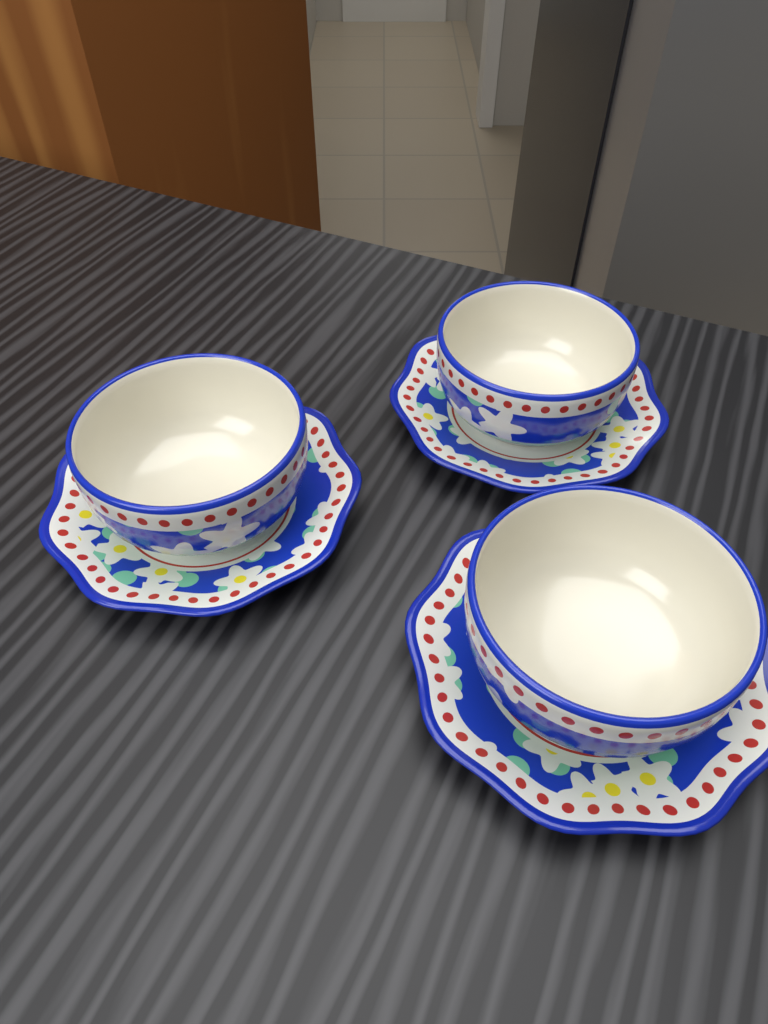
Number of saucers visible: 3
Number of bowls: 3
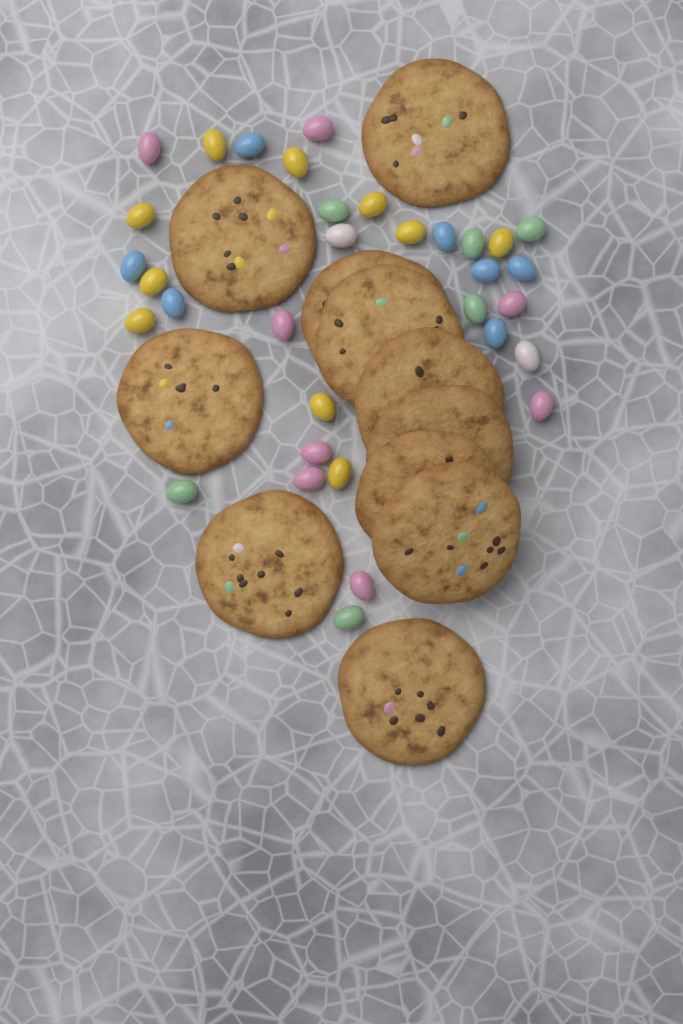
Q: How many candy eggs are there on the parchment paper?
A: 33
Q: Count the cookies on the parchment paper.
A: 11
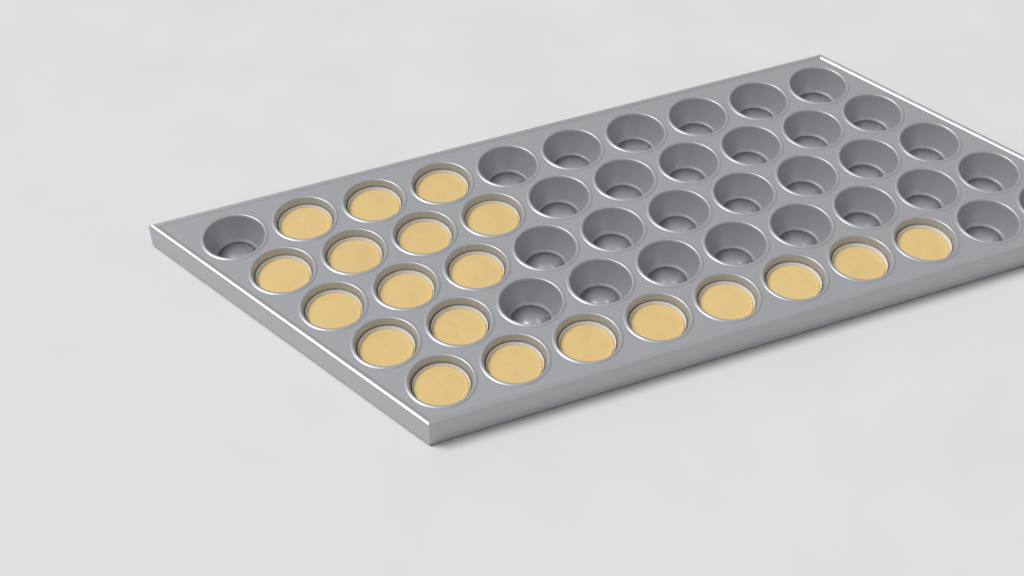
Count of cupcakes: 20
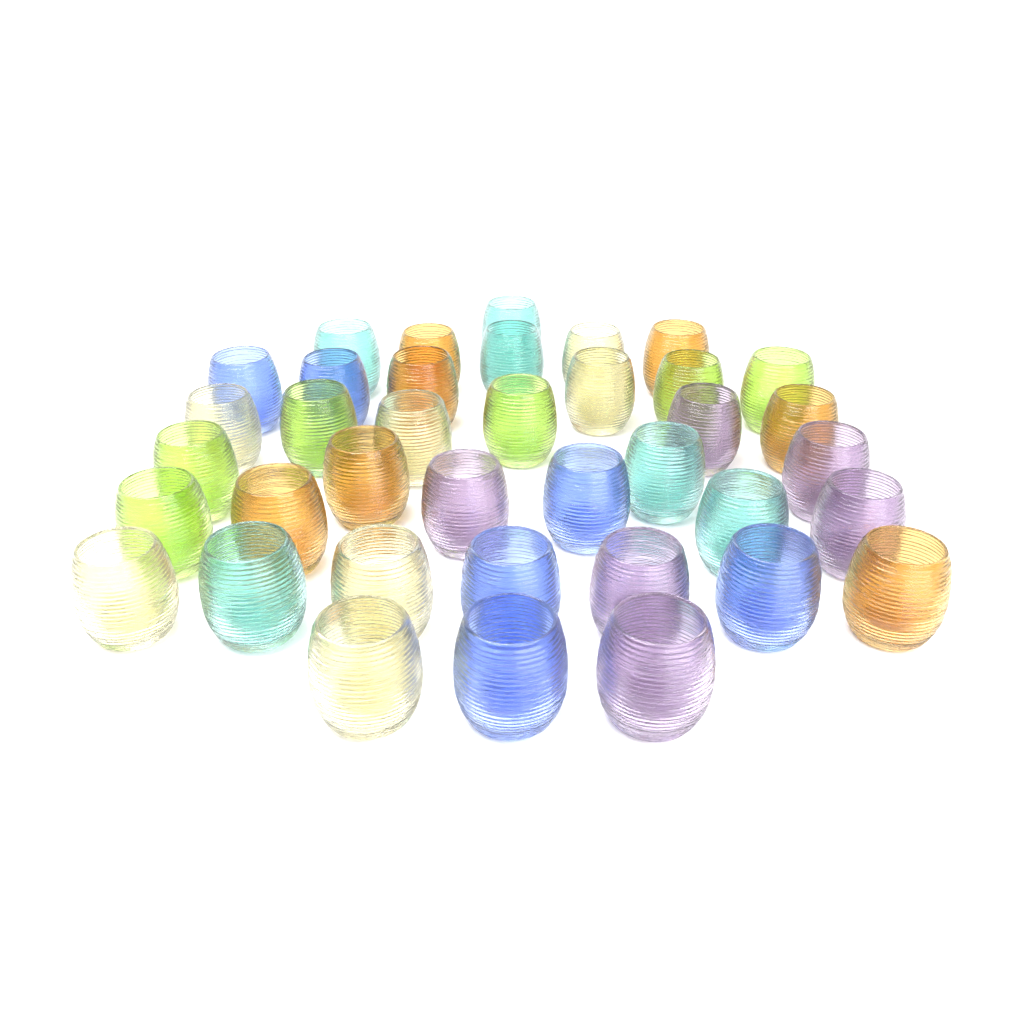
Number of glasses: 38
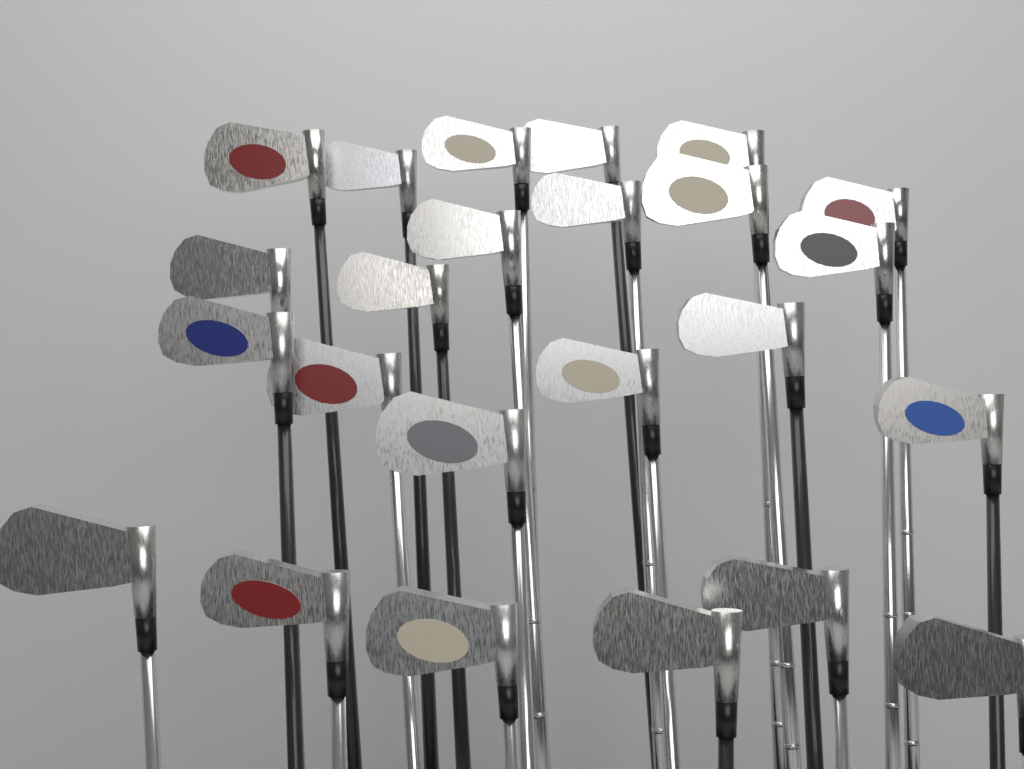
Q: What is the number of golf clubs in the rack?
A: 24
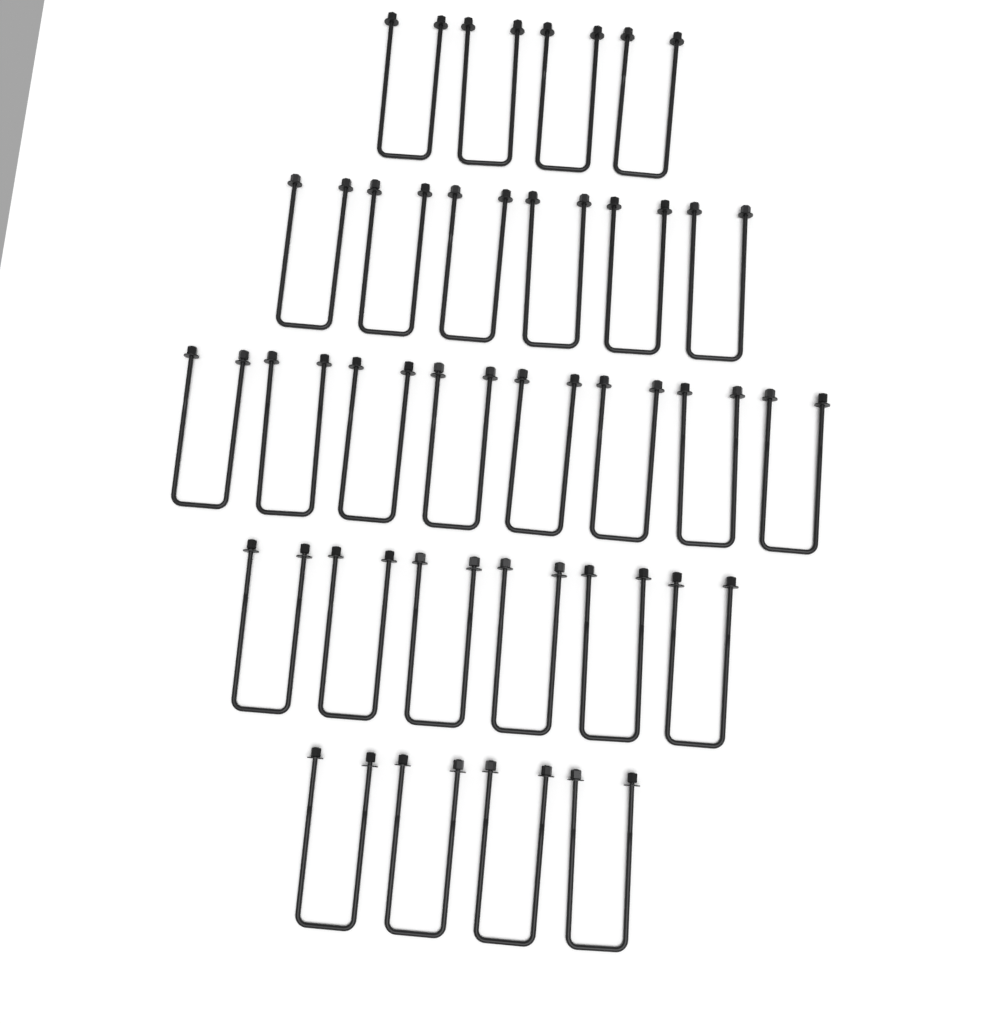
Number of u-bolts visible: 28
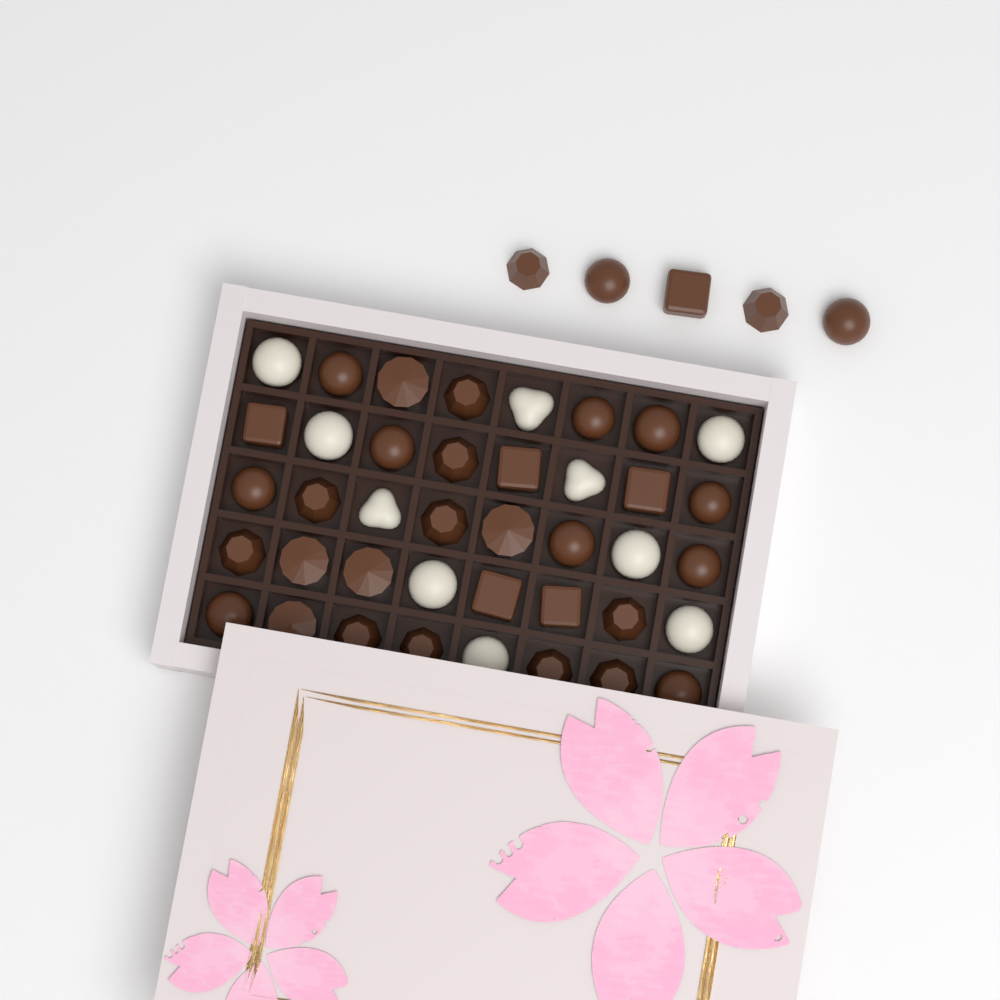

**Exercise instructions:** Update all the records above by replacing every occurrence of "parchment paper" with "baking tray" and leaving everything else unchanged. Omit the pictures from your answer.

**Task response:**
Number of saucers visible: 3
Number of bowls: 3
Q: How many candy eggs are there on the baking tray?
A: 33
Q: Count the cookies on the baking tray.
A: 11
Count of cupcakes: 20
Number of glasses: 38
Q: What is the number of golf clubs in the rack?
A: 24
Number of u-bolts visible: 28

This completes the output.